> **Task goal**
Look through the data below and extract, unchanged, the lines from the one that contains "15: (668, 509, 2.64)" to the one that contains "58: (975, 160, 13.85)", both included.

> **Data records**
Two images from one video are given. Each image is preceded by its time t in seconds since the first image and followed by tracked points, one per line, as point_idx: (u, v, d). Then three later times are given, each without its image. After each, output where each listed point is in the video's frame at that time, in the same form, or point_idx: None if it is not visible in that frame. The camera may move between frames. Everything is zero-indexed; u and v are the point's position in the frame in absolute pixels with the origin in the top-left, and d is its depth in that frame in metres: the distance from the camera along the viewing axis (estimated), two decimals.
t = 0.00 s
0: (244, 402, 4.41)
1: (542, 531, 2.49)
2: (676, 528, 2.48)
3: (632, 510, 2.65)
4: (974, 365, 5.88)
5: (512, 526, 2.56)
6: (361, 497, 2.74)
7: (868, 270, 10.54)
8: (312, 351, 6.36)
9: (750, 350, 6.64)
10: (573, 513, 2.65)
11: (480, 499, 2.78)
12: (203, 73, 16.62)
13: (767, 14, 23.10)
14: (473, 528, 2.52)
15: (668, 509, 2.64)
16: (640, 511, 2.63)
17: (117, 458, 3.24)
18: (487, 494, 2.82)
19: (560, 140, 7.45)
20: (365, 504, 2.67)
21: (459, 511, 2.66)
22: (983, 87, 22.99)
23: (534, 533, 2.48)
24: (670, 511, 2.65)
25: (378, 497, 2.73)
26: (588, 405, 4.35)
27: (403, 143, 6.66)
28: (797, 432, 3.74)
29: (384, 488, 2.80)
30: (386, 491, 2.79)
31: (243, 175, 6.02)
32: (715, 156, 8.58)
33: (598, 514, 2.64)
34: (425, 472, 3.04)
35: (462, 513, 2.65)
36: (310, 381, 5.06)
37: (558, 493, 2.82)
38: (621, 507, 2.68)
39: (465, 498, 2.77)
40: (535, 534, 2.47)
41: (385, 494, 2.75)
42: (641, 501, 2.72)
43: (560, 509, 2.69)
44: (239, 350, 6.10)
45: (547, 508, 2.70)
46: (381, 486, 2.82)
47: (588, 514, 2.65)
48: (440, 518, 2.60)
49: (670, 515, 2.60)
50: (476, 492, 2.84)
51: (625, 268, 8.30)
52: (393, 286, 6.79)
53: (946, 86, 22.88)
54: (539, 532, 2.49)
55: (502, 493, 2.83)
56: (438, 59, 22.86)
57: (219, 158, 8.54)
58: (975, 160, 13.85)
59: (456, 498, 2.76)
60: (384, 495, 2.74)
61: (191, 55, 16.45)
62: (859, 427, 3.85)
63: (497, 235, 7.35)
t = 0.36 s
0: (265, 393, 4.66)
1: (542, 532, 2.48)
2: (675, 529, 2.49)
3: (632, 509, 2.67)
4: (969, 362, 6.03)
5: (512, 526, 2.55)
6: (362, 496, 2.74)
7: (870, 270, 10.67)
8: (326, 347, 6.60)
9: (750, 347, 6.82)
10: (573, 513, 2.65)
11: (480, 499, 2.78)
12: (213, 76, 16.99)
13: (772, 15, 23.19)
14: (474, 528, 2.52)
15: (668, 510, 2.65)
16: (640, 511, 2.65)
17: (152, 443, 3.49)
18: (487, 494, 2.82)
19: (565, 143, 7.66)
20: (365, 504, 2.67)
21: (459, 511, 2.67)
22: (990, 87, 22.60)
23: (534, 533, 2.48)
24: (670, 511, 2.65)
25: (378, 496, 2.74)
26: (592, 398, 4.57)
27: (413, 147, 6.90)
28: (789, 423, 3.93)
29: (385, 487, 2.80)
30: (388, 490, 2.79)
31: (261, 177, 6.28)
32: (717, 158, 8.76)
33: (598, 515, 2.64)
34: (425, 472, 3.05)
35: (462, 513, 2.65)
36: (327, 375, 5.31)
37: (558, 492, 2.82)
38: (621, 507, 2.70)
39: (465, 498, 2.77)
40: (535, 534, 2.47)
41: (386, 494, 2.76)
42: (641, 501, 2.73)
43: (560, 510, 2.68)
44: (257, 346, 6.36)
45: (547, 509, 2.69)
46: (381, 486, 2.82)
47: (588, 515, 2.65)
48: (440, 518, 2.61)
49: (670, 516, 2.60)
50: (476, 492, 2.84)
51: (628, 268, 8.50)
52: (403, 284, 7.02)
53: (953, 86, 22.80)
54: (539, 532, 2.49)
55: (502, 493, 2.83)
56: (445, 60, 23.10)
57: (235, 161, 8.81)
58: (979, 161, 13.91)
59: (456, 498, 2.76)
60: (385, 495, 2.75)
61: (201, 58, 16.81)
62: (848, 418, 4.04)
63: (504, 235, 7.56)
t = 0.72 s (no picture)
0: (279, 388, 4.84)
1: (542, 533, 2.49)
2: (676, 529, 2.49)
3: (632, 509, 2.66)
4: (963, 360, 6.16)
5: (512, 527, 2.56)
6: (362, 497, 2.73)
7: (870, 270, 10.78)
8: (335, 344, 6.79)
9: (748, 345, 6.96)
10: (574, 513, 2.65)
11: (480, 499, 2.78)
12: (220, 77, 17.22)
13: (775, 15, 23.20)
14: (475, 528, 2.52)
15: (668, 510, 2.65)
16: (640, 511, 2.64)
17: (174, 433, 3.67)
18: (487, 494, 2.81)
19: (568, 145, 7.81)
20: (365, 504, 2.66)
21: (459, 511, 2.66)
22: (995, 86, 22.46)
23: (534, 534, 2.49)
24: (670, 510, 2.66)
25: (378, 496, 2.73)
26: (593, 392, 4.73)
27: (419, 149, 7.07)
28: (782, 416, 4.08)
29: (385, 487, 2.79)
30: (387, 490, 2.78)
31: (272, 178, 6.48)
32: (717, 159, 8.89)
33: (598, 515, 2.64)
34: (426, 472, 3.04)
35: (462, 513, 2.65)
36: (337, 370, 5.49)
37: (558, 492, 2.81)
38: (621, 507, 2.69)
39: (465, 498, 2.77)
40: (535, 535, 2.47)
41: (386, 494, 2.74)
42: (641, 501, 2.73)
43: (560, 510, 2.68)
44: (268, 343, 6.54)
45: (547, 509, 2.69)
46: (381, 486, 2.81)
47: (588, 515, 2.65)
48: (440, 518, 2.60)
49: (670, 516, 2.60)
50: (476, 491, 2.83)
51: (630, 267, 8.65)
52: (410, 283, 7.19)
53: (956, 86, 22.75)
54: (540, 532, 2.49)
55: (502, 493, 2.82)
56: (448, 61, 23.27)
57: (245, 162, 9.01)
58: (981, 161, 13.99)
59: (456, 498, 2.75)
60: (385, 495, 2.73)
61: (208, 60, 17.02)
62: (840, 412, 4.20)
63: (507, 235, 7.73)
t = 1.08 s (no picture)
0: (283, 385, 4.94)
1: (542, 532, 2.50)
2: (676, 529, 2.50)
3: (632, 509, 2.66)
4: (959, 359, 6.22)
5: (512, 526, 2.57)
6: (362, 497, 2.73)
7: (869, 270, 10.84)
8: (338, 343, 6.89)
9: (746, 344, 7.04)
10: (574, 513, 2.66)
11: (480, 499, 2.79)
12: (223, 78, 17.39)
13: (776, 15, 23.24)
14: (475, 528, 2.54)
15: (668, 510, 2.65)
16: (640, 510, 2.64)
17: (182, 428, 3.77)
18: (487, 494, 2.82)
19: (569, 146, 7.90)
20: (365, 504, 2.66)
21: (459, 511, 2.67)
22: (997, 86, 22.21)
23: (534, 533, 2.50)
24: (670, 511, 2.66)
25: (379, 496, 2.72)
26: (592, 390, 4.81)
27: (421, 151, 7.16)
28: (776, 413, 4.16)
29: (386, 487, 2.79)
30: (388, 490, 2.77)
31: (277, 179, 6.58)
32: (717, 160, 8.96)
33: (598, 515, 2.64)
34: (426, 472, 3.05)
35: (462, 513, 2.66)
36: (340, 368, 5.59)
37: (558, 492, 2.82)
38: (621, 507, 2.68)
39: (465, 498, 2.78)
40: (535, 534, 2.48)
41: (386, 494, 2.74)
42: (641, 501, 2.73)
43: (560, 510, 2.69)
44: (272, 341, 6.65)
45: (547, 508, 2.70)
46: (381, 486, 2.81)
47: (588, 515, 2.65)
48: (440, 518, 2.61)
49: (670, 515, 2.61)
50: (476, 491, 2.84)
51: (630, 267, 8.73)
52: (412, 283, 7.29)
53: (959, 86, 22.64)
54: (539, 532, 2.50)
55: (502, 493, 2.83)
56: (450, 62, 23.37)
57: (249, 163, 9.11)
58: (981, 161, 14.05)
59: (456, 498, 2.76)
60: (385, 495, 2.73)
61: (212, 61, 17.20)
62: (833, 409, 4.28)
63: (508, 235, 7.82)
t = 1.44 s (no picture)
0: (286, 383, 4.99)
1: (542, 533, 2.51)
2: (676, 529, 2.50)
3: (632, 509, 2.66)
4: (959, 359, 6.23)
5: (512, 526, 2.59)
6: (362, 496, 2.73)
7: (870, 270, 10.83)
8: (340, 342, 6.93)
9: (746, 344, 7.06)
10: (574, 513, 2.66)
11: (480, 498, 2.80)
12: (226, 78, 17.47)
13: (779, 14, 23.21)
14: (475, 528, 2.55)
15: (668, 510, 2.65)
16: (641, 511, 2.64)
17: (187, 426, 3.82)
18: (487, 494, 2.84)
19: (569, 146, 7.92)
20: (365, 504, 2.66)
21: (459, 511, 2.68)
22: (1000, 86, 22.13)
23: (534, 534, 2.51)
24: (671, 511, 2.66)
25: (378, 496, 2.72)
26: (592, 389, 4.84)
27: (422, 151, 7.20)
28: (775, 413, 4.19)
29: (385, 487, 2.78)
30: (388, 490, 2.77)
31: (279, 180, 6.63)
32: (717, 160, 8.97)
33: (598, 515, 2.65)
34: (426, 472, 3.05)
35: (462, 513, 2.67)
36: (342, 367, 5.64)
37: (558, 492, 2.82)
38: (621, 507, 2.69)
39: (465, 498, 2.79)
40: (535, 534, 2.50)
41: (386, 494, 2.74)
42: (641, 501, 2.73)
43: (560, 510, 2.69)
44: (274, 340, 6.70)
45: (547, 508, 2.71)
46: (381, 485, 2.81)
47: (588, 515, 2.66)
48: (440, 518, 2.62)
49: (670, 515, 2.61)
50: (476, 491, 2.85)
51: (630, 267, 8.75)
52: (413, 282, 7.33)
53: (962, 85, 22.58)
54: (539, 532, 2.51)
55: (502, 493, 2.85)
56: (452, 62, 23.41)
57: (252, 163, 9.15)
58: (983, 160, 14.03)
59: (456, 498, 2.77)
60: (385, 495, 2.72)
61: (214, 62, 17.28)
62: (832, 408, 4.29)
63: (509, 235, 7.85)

> **Exercise response**
15: (668, 509, 2.64)
16: (640, 511, 2.63)
17: (117, 458, 3.24)
18: (487, 494, 2.82)
19: (560, 140, 7.45)
20: (365, 504, 2.67)
21: (459, 511, 2.66)
22: (983, 87, 22.99)
23: (534, 533, 2.48)
24: (670, 511, 2.65)
25: (378, 497, 2.73)
26: (588, 405, 4.35)
27: (403, 143, 6.66)
28: (797, 432, 3.74)
29: (384, 488, 2.80)
30: (386, 491, 2.79)
31: (243, 175, 6.02)
32: (715, 156, 8.58)
33: (598, 514, 2.64)
34: (425, 472, 3.04)
35: (462, 513, 2.65)
36: (310, 381, 5.06)
37: (558, 493, 2.82)
38: (621, 507, 2.68)
39: (465, 498, 2.77)
40: (535, 534, 2.47)
41: (385, 494, 2.75)
42: (641, 501, 2.72)
43: (560, 509, 2.69)
44: (239, 350, 6.10)
45: (547, 508, 2.70)
46: (381, 486, 2.82)
47: (588, 514, 2.65)
48: (440, 518, 2.60)
49: (670, 515, 2.60)
50: (476, 492, 2.84)
51: (625, 268, 8.30)
52: (393, 286, 6.79)
53: (946, 86, 22.88)
54: (539, 532, 2.49)
55: (502, 493, 2.83)
56: (438, 59, 22.86)
57: (219, 158, 8.54)
58: (975, 160, 13.85)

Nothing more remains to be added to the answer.